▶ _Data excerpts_

====

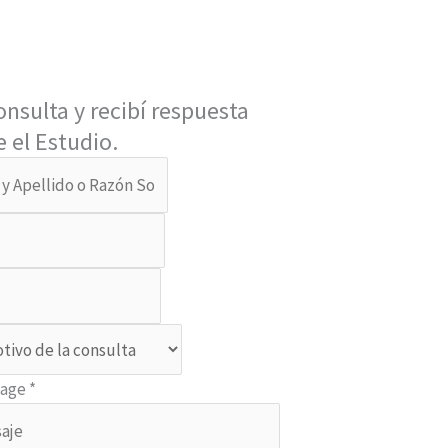
onsulta y recibí respuesta
 el Estudio.
sage
*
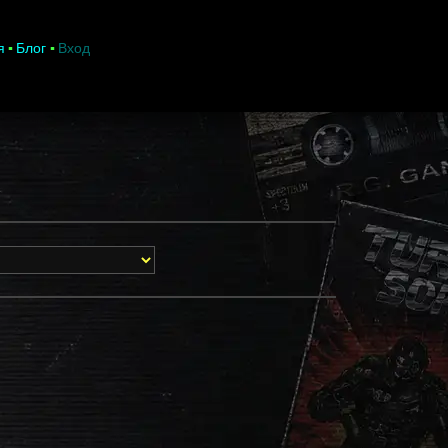
я
Блог
Вход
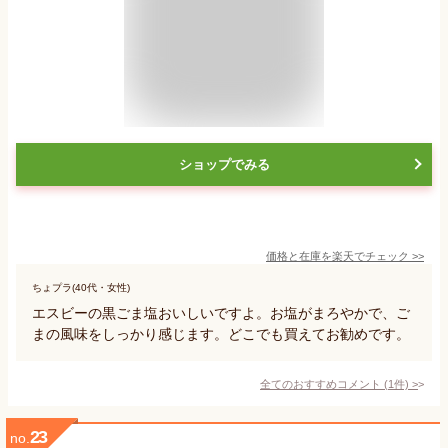
ショップでみる
価格と在庫を
楽天
でチェック
>>
ちょプラ(40代・女性)
エスビーの黒ごま塩おいしいですよ。お塩がまろやかで、ご
まの風味をしっかり感じます。どこでも買えてお勧めです。
全てのおすすめコメント
(
1
件)
>
23
no.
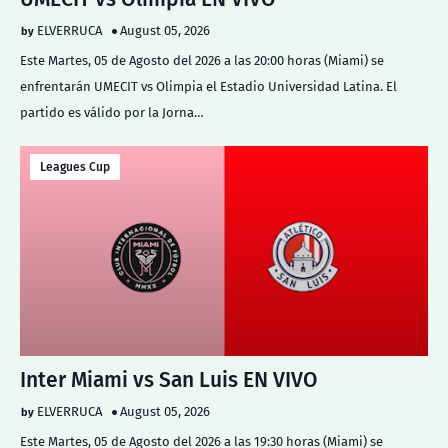
ELVERRUCA
August 05, 2026
Este Martes, 05 de Agosto del 2026 a las 20:00 horas (Miami) se
enfrentarán UMECIT vs Olimpia el Estadio Universidad Latina. El
partido es válido por la Jorna…
Leagues Cup
Inter Miami vs San Luis EN VIVO
ELVERRUCA
August 05, 2026
Este Martes, 05 de Agosto del 2026 a las 19:30 horas (Miami) se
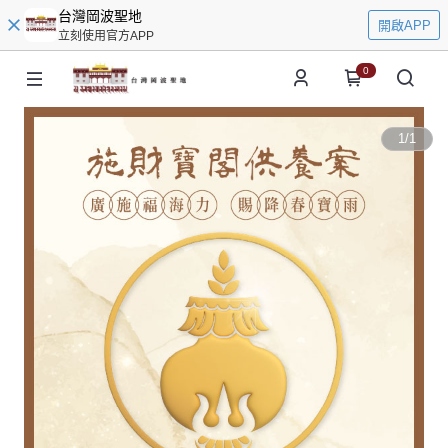
台灣岡波聖地
開啟APP
立刻使用官方APP
0
1
/
1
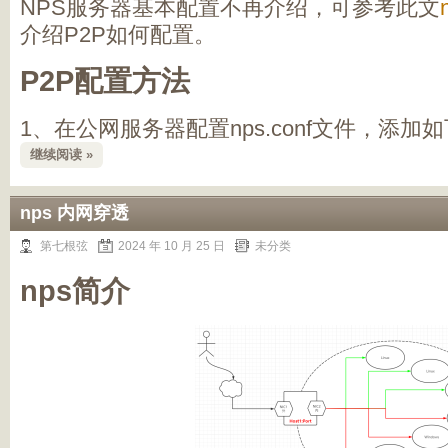
NPS服务器基本配置不再介绍，可参考此文
介绍P2P如何配置。
P2P配置方法
1、在公网服务器配置nps.conf文件，添加
继续阅读 »
nps 内网穿透
第七根弦
2024 年 10 月 25 日
未分类
nps简介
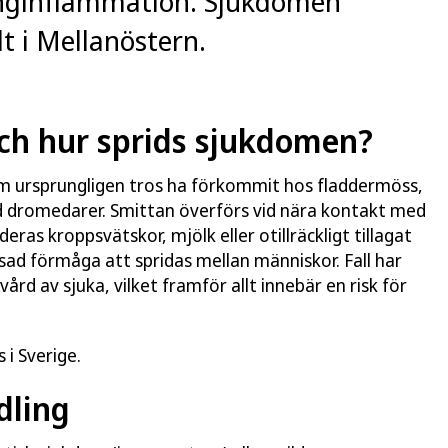
lunginflammation. Sjukdomen
t i Mellanöstern.
ch hur sprids sjukdomen?
m ursprungligen tros ha förkommit hos fladdermöss,
d dromedarer. Smittan överförs vid nära kontakt med
ras kroppsvätskor, mjölk eller otillräckligt tillagat
ad förmåga att spridas mellan människor. Fall har
d av sjuka, vilket framför allt innebär en risk för
 i Sverige.
dling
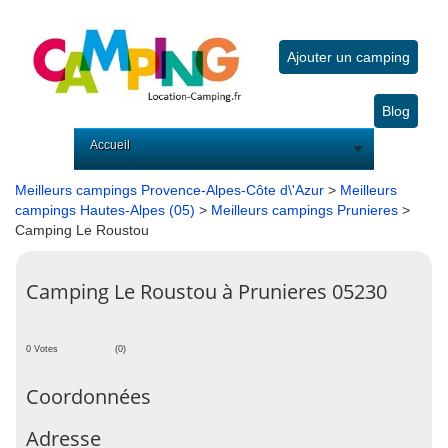
Ajouter un camping
Blog
Accueil
Meilleurs campings Provence-Alpes-Côte d\'Azur
>
Meilleurs
campings Hautes-Alpes (05)
>
Meilleurs campings Prunieres
>
Camping Le Roustou
Camping Le Roustou à Prunieres 05230
0 Votes
(0)
Coordonnées
Adresse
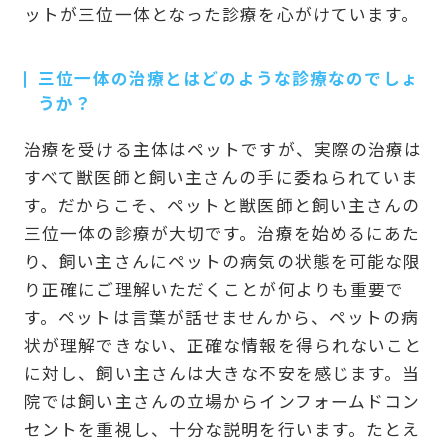
ットが三位一体となった診療を心がけています。
三位一体の治療とはどのような診療なのでしょ
うか？
治療を受ける主体はペットですが、実際の治療は
すべて獣医師と飼い主さんの手に委ねられていま
す。だからこそ、ペットと獣医師と飼い主さんの
三位一体の診療が大切です。治療を始めるにあた
り、飼い主さんにペットの病気の状態を可能な限
り正確にご理解いただくことが何よりも重要で
す。ペットは言葉が話せませんから、ペットの病
状が理解できない、正確な情報を得られないこと
に対し、飼い主さんは大きな不安を感じます。当
院では飼い主さんの立場からインフォームドコン
セントを重視し、十分な説明を行います。たとえ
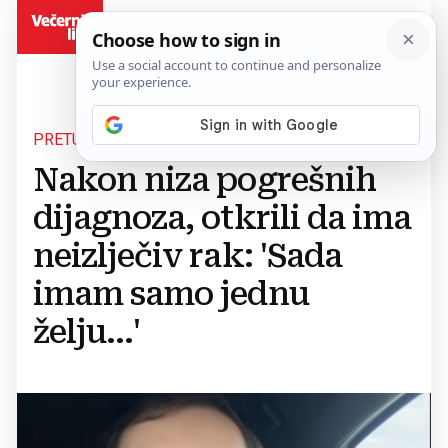
BiH
PRETUŽNA PRIČA
Nakon niza pogrešnih
dijagnoza, otkrili da ima
neizlječiv rak: 'Sada
imam samo jednu
želju…'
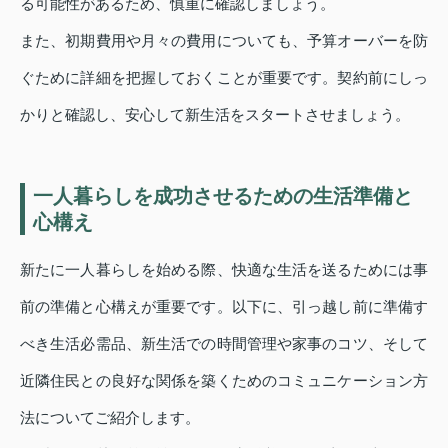
る可能性があるため、慎重に確認しましょう。
また、初期費用や月々の費用についても、予算オーバーを防
ぐために詳細を把握しておくことが重要です。契約前にしっ
かりと確認し、安心して新生活をスタートさせましょう。
一人暮らしを成功させるための生活準備と
心構え
新たに一人暮らしを始める際、快適な生活を送るためには事
前の準備と心構えが重要です。以下に、引っ越し前に準備す
べき生活必需品、新生活での時間管理や家事のコツ、そして
近隣住民との良好な関係を築くためのコミュニケーション方
法についてご紹介します。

====

▶ _TASK STATEMENT_
Update the text of every entry above so that each instance of "ELVERRUCA" reads "El Verruca", keeping everything else the same. Omit the pictures from your answer.

▶ _SOLUTION_
onsulta y recibí respuesta
 el Estudio.
sage
*
я
Блог
Вход
ショップでみる
価格と在庫を
楽天
でチェック
>>
ちょプラ(40代・女性)
エスビーの黒ごま塩おいしいですよ。お塩がまろやかで、ご
まの風味をしっかり感じます。どこでも買えてお勧めです。
全てのおすすめコメント
(
1
件)
>
23
no.
El Verruca
August 05, 2026
Este Martes, 05 de Agosto del 2026 a las 20:00 horas (Miami) se
enfrentarán UMECIT vs Olimpia el Estadio Universidad Latina. El
partido es válido por la Jorna…
Leagues Cup
Inter Miami vs San Luis EN VIVO
El Verruca
August 05, 2026
Este Martes, 05 de Agosto del 2026 a las 19:30 horas (Miami) se
台灣岡波聖地
開啟APP
立刻使用官方APP
0
1
/
1
NPS服务器基本配置不再介绍，可参考此文
介绍P2P如何配置。
P2P配置方法
1、在公网服务器配置nps.conf文件，添加
继续阅读 »
nps 内网穿透
第七根弦
2024 年 10 月 25 日
未分类
nps简介
lunginflammation. Sjukdomen
t i Mellanöstern.
ch hur sprids sjukdomen?
m ursprungligen tros ha förkommit hos fladdermöss,
d dromedarer. Smittan överförs vid nära kontakt med
ras kroppsvätskor, mjölk eller otillräckligt tillagat
ad förmåga att spridas mellan människor. Fall har
d av sjuka, vilket framför allt innebär en risk för
 i Sverige.
dling
Ajouter un camping
Blog
Accueil
Meilleurs campings Provence-Alpes-Côte d\'Azur
>
Meilleurs
campings Hautes-Alpes (05)
>
Meilleurs campings Prunieres
>
Camping Le Roustou
Camping Le Roustou à Prunieres 05230
0 Votes
(0)
Coordonnées
Adresse
ットが三位一体となった診療を心がけています。
三位一体の治療とはどのような診療なのでしょ
うか？
治療を受ける主体はペットですが、実際の治療は
すべて獣医師と飼い主さんの手に委ねられていま
す。だからこそ、ペットと獣医師と飼い主さんの
三位一体の診療が大切です。治療を始めるにあた
り、飼い主さんにペットの病気の状態を可能な限
り正確にご理解いただくことが何よりも重要で
す。ペットは言葉が話せませんから、ペットの病
状が理解できない、正確な情報を得られないこと
に対し、飼い主さんは大きな不安を感じます。当
院では飼い主さんの立場からインフォームドコン
セントを重視し、十分な説明を行います。たとえ
BiH
PRETUŽNA PRIČA
Nakon niza pogrešnih
dijagnoza, otkrili da ima
neizlječiv rak: 'Sada
imam samo jednu
želju…'
る可能性があるため、慎重に確認しましょう。
また、初期費用や月々の費用についても、予算オーバーを防
ぐために詳細を把握しておくことが重要です。契約前にしっ
かりと確認し、安心して新生活をスタートさせましょう。
一人暮らしを成功させるための生活準備と
心構え
新たに一人暮らしを始める際、快適な生活を送るためには事
前の準備と心構えが重要です。以下に、引っ越し前に準備す
べき生活必需品、新生活での時間管理や家事のコツ、そして
近隣住民との良好な関係を築くためのコミュニケーション方
法についてご紹介します。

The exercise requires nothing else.